▸ **ELENCO DEI COMPITI**:
A: Secondo la recensione del libro di Mordacci sull'utopia, quale incarico ricopre Roberto Mordacci?
B: Riporta testualmente il passo della recensione del libro di Mordacci sull'utopia che comincia con "Il testo di" e si chiude con "perplessità.".
C: Prosegui la recensione del libro di Mordacci sull'utopia, riprendendo subito dopo la sua ultima frase.

▸ **TESTO DEL DOCUMENTO**:
● ● ●

Il testo di Mordacci
classifica con precisione, nella storia del pensiero occidentale, le teorie
(palesemente) utopiche ruotando attorno all’archetipo “Utopia” di Thomas More,
che l’Autore tende a riproporre come modello da adeguare all’oggi ed alle
problematiche dello sviluppo sostenibile. Sollevando però qualche mia
perplessità.
Sommario:
-
l’utopia di Thomas More
nel contesto rinascimentale e nel confronto con i precedenti
-
gli sviluppi del
pensiero utopico nell’età moderna
-
in contrapposizione, le
“distopie”
-
variazioni sul tema,
nella crisi della modernità: eterotopie, retrotopia, …
-
ritorno all’utopia e suo
rilancio: Anterotopia
-
qualche riflessione critica
(in corsivo le annotazioni più personali del
recensore)
Roberto Mordacci,
filosofo, è preside della facoltà di filosofia dell’Università Vita-Salute
dell’Istituto San Raffaele di Milano.
L’UTOPIA DI THOMAS MORE
NEL CONTESTO RINASCIMENTALE E NEL CONFRONTO CON I PRECEDENTI
“Ritorno
a Utopia”1 esalta il pensiero di Thomas More [A], specificando come la sua
Utopia2 attingesse al campo del possibile, con una proposta di
riforma delle leggi economiche e socio-politiche (in contrapposizione alla
china accumulatrice del tardo feudalesimo, che recintava e sottraeva le terre
ai contadini poveri, scacciandoli in miseria verso le città), ma ancorata ad un
visione realistica della natura umana, in un quadro letterario di finzione
geografica su di una isola (anzi ex-penisola), esistente in quella
contemporaneità (1516), ma non effettivamente raggiungibile.
L’espediente
narrativo, ricco di ironia, consentiva a More di spingersi nella critica alla
società del suo tempo limitando i pericoli di repressione, e si ricollegava ad
una tradizione letteraria di viaggi fantastici e mondi immaginari di origine
classica (da Luciano di Samosata - e
forse anche dagli Argonauti - a Platone ed epigoni) ed anche cristiana e
medievale (Atti degli Apostoli; Bonvesin della Riva ed a mio avviso forse anche Agostino e Dante, ed il mito del regno
esotico del “Prete Gianni”): ma Mordacci evidenza come More si staccasse da
tali modelli, sia per la scarsa importanza data alla componente
viaggio&avventura e mitologia, sia per l’aderenza alla realtà “da
capovolgere”, laddove Platone nel Crizia si riferisce ad un mitico passato di
semi-dei, e nella Repubblica e nelle Leggi invece ad un riordino radicale
dell’anima umana (quanto meno per i
“custodi”, ovvero militari e filosofi), in funzione del buon governo della
società.

● ● ●

▸ **RECORD FORNITI**:
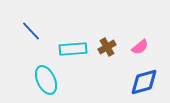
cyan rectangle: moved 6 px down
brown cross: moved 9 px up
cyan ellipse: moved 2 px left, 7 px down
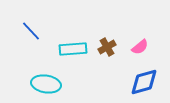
cyan ellipse: moved 4 px down; rotated 56 degrees counterclockwise
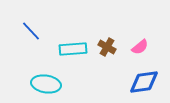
brown cross: rotated 30 degrees counterclockwise
blue diamond: rotated 8 degrees clockwise
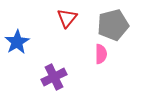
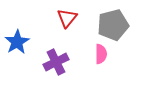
purple cross: moved 2 px right, 15 px up
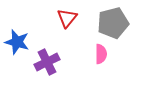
gray pentagon: moved 2 px up
blue star: rotated 25 degrees counterclockwise
purple cross: moved 9 px left
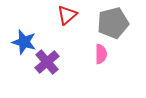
red triangle: moved 3 px up; rotated 10 degrees clockwise
blue star: moved 7 px right
purple cross: rotated 15 degrees counterclockwise
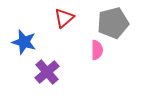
red triangle: moved 3 px left, 3 px down
pink semicircle: moved 4 px left, 4 px up
purple cross: moved 10 px down
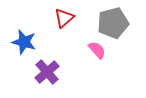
pink semicircle: rotated 42 degrees counterclockwise
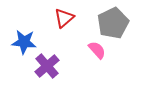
gray pentagon: rotated 12 degrees counterclockwise
blue star: rotated 10 degrees counterclockwise
purple cross: moved 6 px up
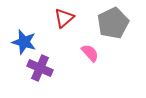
blue star: rotated 10 degrees clockwise
pink semicircle: moved 7 px left, 3 px down
purple cross: moved 7 px left, 2 px down; rotated 25 degrees counterclockwise
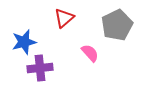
gray pentagon: moved 4 px right, 2 px down
blue star: rotated 30 degrees counterclockwise
purple cross: rotated 30 degrees counterclockwise
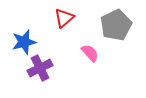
gray pentagon: moved 1 px left
purple cross: rotated 20 degrees counterclockwise
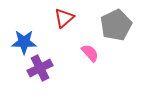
blue star: rotated 15 degrees clockwise
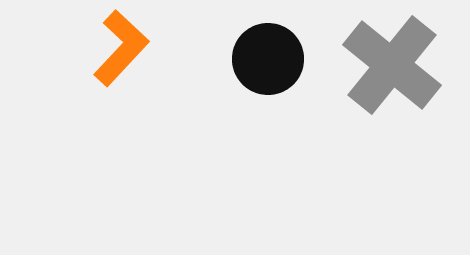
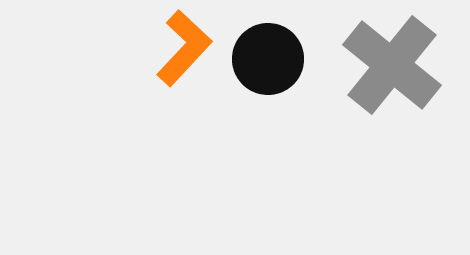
orange L-shape: moved 63 px right
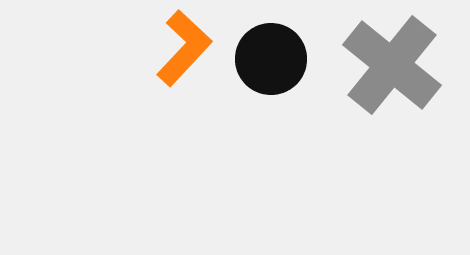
black circle: moved 3 px right
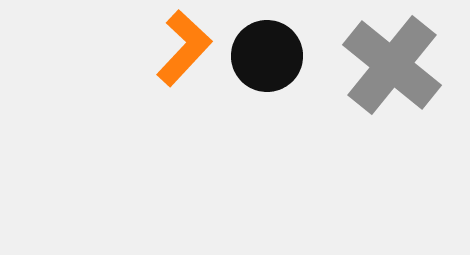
black circle: moved 4 px left, 3 px up
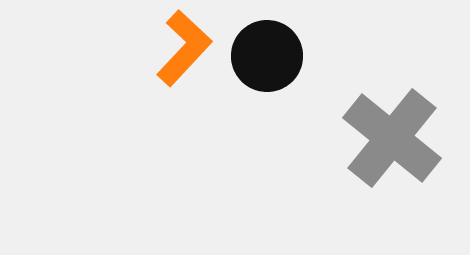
gray cross: moved 73 px down
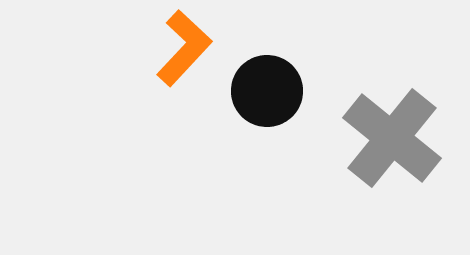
black circle: moved 35 px down
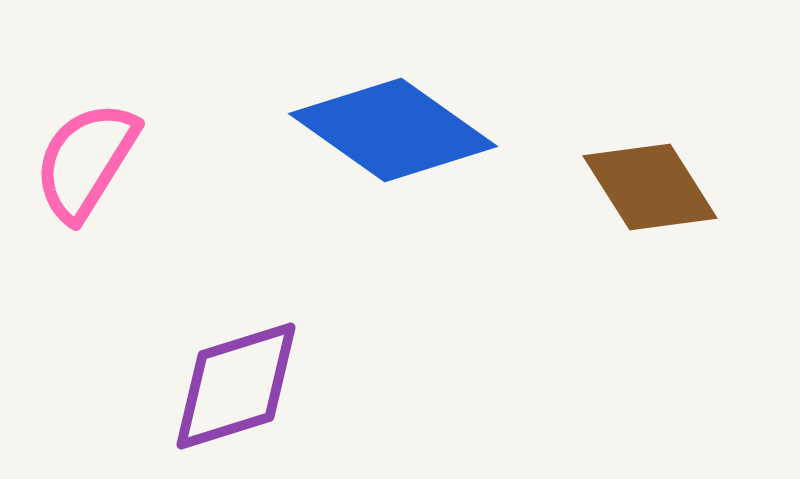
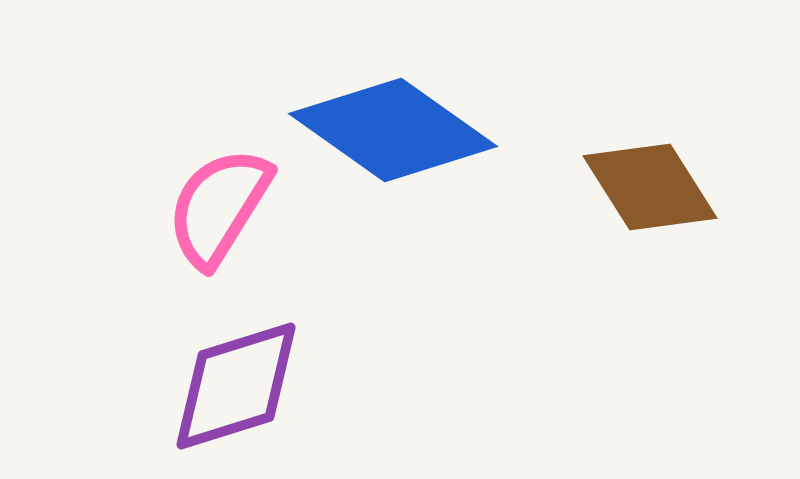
pink semicircle: moved 133 px right, 46 px down
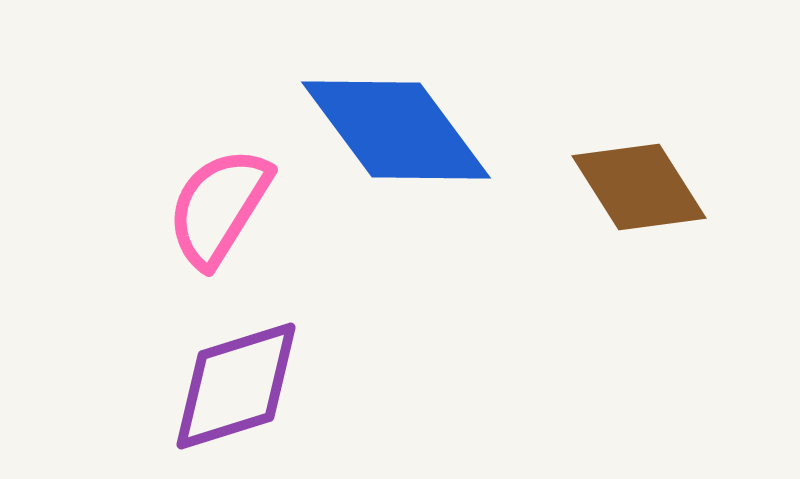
blue diamond: moved 3 px right; rotated 18 degrees clockwise
brown diamond: moved 11 px left
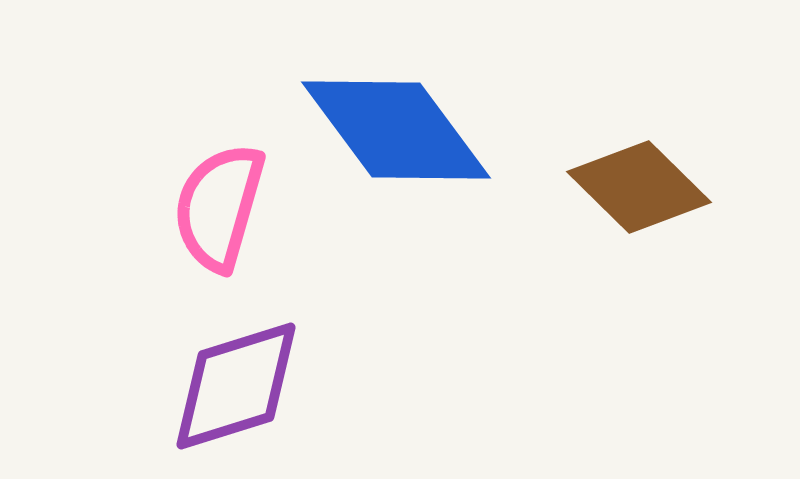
brown diamond: rotated 13 degrees counterclockwise
pink semicircle: rotated 16 degrees counterclockwise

● ● ●

▸ **RISPOSTE AI COMPITI**:
A: È preside della facoltà di filosofia dell'Università Vita-Salute dell'Istituto San Raffaele di Milano.

B:
Il testo di Mordacci
classifica con precisione, nella storia del pensiero occidentale, le teorie
(palesemente) utopiche ruotando attorno all’archetipo “Utopia” di Thomas More,
che l’Autore tende a riproporre come modello da adeguare all’oggi ed alle
problematiche dello sviluppo sostenibile. Sollevando però qualche mia
perplessità.

C:
Con
una voluta ambiguità lessicale, il neologismo grecizzante “Utopia” coniato da
More, significava sia “non-luogo, nessun luogo” (da cui anche l’Isola-Che-Non-C’è di Peter Pan), sia “Eu-topia”,
ovvero “luogo buono”: una repubblica fondata sulla comunanza dei beni e sulla
ripartizione egualitaria del lavoro necessario, a turni, nell’agricoltura, con
una giornata lavorativa di 6 ore, e molto spazio per il sapere, le arti, la
ricerca della felicità, e molti altri dettagli sulla famiglia, le istituzioni e
la giustizia (moderatamente repressiva), nonché la libertà religiosa [B]; ed una politica estera
prudentemente isolazionista, per prevenire l’imperialismo sia proprio che
altrui; infine Utopia aveva anche una sua storia ed un divenire progressivo.
Figura 1 – un’immagine editoriale dell’Utopia di Thomas
More
Contrapponendolo
al realismo senza orizzonti del contemporaneo Machiavelli, e inquadrandolo nel
contesto rinascimentale, Mordacci sottolinea, tra i caratteri dell’Utopia di
More, la concretezza dell’immaginazione e la incarnazione razionale delle
speranze di giustizia, in un’opera che riassorbe e trascende il programma
politico-costituzionale e l’Allegoria del Buon Governo, ma non va confusa con
la profezia, l’escatologia di un futuro
Paradiso (e tanto meno con il rimpianto dell’età dell’oro).
GLI SVILUPPI DEL
PENSIERO UTOPICO NELL’ETA’ MODERNA
Tali
aspetti escatologici invece in parte si intrecciano con le successive fortune
dell’Utopia come “genere letterario”, fondato o ri-fondato da More, ad esempio
nella “Città del Sole” di Tommaso Campanella (1602), di impronta teocratica e
monastica (con una rigida eugenetica, già presente in Platone), oppure
nell’incompiuta “Nuova Atlantide” di Francis Bacon (1627), di carattere
scientista, ma assai gerarchizzata.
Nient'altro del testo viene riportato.